Representative Rush Holt (D-N.J.) had a clear reaction when news broke that the National Security Agency has the shocking ability to get around most online encryption.
He was already trying to make that illegal.
On Thursday, Holt reminded reporters that he’d been working on criminalizing the act of installing workarounds in encryption, even before it was publicly established that the NSA had such an ability:
“I introduced legislation, the Surveillance State Repeal Act, that would make it illegal for the NSA to insert ‘back doors’ into computer hardware or software. These revelations give that proposal new urgency,” Holt said.
These new reports prove the urgency of his bill, he said—and the evidence of malfeasance on the NSA’s part.
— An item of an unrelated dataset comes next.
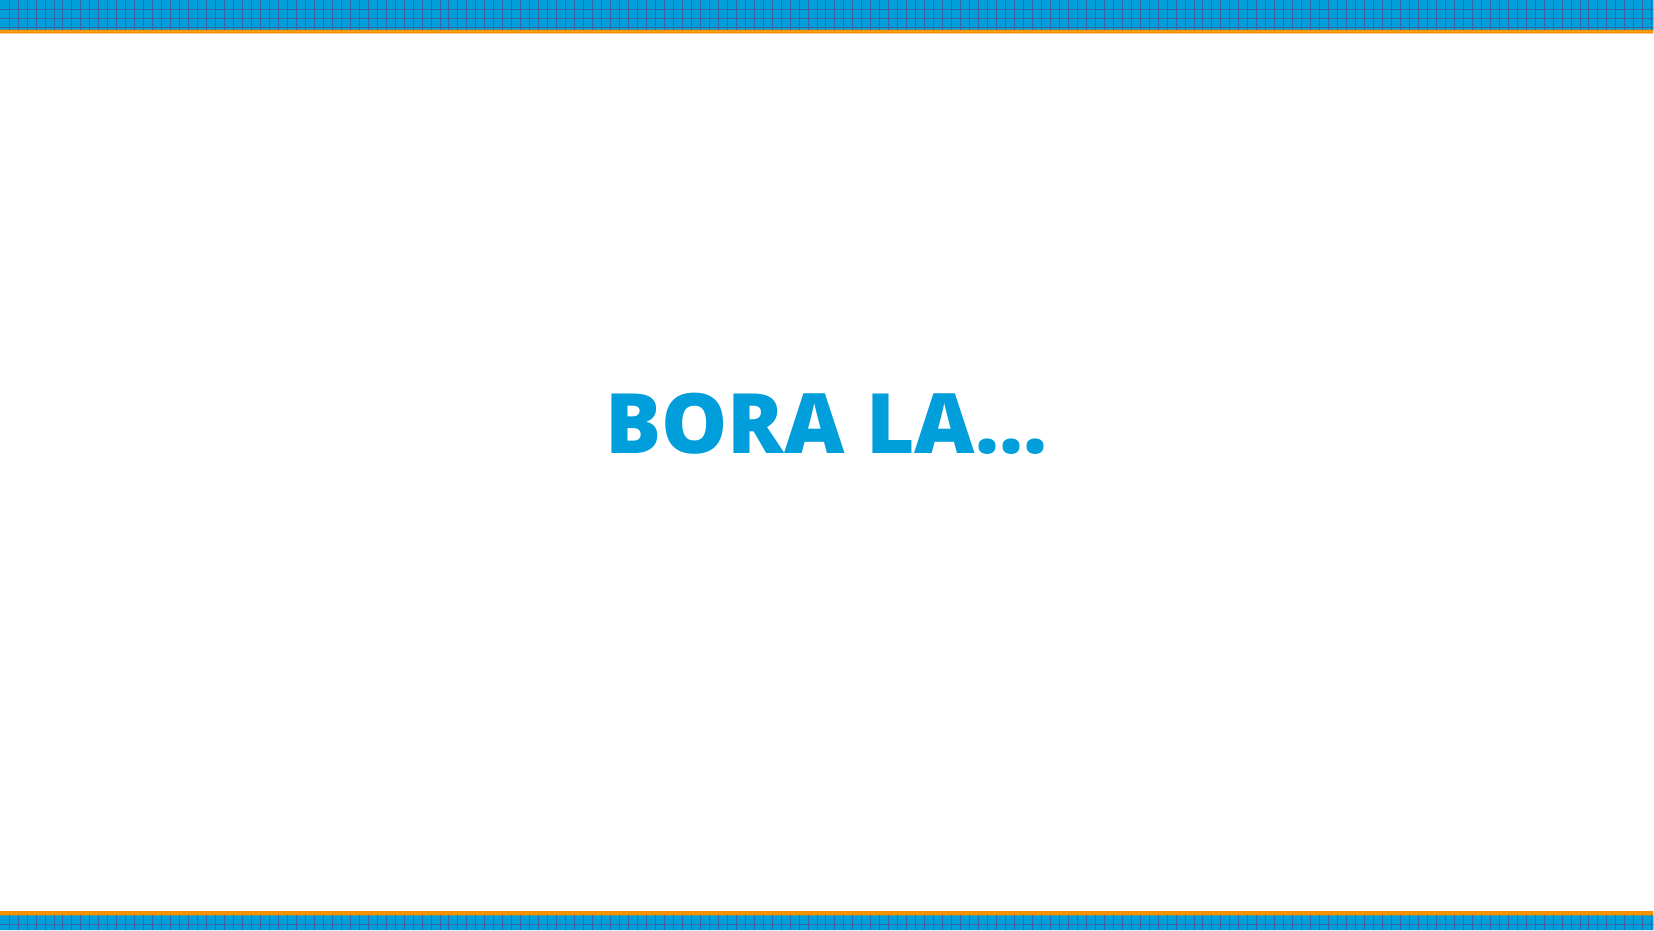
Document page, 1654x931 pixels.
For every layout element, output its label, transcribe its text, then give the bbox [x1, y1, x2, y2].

subtitle BORA LA... [88, 44, 1565, 798]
“It’s as though the NSA had secretly copied the keys to your home. Worse, it’s as though the NSA had prohibited manufacturers from even making secure locks—all while assuring the public that of course their belongings were safe.”
The Surveillance State Repeal Act is but one of a number of bills launched in the wake of former NSA contractor Edward Snowden‘s many leaked documents that show how the agency can spy on people, including Americans. Holt’s bill was somewhat lost in that hullabaloo, though—perhaps because of a glut of similar bills, or because his was so comprehensive.
Only one bill to curb NSA surveillance has actually gone before a full House vote: Justin Amash (R-Mich.)’s amendment bill to defund its program of collecting telephone metadata on Americans. On the same day Holt introduced his bill, Amash’s was narrowly defeated in Congress.
Amash has since indicated that many members of Congress who voted against his bill would change their mind if given a second chance, and is optimistic about he or another representative trying again.